Restricted configuring same URL list in multiple sharing configurations in CTE module.
Fixed MongoDB migration errors occurred while running setup script.
Fixed HA tasks duplication error in CLS module.
Fixed Minimum Core version check while adding new repository.
Fixed automatic ticket cleanup of CTO module
Fixed issue of inconsistent Netskope data pulling when plugin is enabled from the disabled state.
Fixed SLO url getting empty while re enabling the SSO configurations.
Fixed issue in removal of the security banner added in 4.x version
Fixed cleanup mechanism for Celery task results
Fixed inconsistent casing in user agent string while making netskope api call
Fixed high memory usages of CE while pulling historical data
Fixed to allow user configure the destination which only supports alerts (CLS SIEM mapping)
Fixed – Action is not getting performed during manual or Automatic sync
Fixed – Netskope UCI Score Issue
Fixed – WebTx data pulling stops due to invalid utf-8 characters
Known Issues and Limitations
For CRE module Actions and Business rules will not be migrated from older version.
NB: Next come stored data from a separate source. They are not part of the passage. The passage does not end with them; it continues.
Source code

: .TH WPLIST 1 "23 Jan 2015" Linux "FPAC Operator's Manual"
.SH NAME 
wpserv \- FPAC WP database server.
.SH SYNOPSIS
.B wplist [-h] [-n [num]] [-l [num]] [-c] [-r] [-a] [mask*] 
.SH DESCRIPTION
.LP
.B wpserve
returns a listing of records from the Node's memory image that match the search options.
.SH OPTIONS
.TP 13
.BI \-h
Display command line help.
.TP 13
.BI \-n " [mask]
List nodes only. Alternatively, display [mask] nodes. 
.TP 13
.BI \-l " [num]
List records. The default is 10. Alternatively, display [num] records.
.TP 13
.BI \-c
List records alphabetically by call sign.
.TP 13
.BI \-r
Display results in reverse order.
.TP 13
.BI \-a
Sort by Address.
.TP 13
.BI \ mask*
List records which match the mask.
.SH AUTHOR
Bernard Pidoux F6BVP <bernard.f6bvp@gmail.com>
User will be required to configure Actions and Business rules again once the CE is migrated to 5.1.0-beta.1
For CRE module if score for users or hosts are not fetched yet and if user migrate to 5.1.0 then user will see the following error in audit logs, as there is no impact on functionality this error can be ingored. This error will get resolved once the scores are pulled for the users or hosts.
UCI scores of the users are not fetched if it isn’t updated in the last 7 days.
There is a rate limit of 1 API call per minute for create/update app instance action. So more than 1 actions per minute will fail.
For Users migrating to 5.1.0.beta.1, first pulling task (of alerts, events, webtx) will be started after 1 hour and 30 minutes for WebTx.
Intermittently encountering a “Temporary failure in name resolution” error observed in core logs in RHEL standalone instance.
RabbiMQ data migration is not supported due to change of queue type from Classic to Quorum queue.
In OVA while running start script or diagnose script user will see the warning message related “WARNING: No swap limit support“ this warning message can be ignore safely.
CRE Value Map currently only supports string to integer mapping. For example, mapping values like “high“, “low“, “medium“ to its numeric equivalent.
When using the CRE action for Tag Application, we encountered a limitation where the total length of all tags, including the commas used to separate static values, must not exceed 4,120 characters. If this limit is exceeded, the last tags or characters may be trimmed without any error message being generated. The system does not provide an explicit error when the tag length exceeds the limit.
In older versions of CE, you might start seeing errors related to the importing of plugins continuously.
Error occurred while importing plugin netskope.plugin.***
Validated Plugins List
CRE
New Plugins
Existing Plugins
Microsoft Defender for Endpoint
CrowdStrike Falcon Cloud Security CNAPP
Wiz
AWS Verified Access
JAMF
Forescout
Infoblox Bloxone
Microsoft Entra ID (Azure AD)
CrowdStrike Falcon Identity Protection
CrowdStrike
Okta
Elastic
Mimecast (migration not available)
For the existing plugins that are not updated to CREv2 and for those whose migration is not available,
While updating the core to 5.1.0 – the existing configured plugin will be lost along with the data,
The user will not see those plugin in the CRE module.
For the plugins whose migration is present and which are migrated to CREv2
Configuration will be retained
Users or Devices or Application data will also be retained and will be stored in a default fields created in the resected entities.
Business rules and Action configuration will be lost.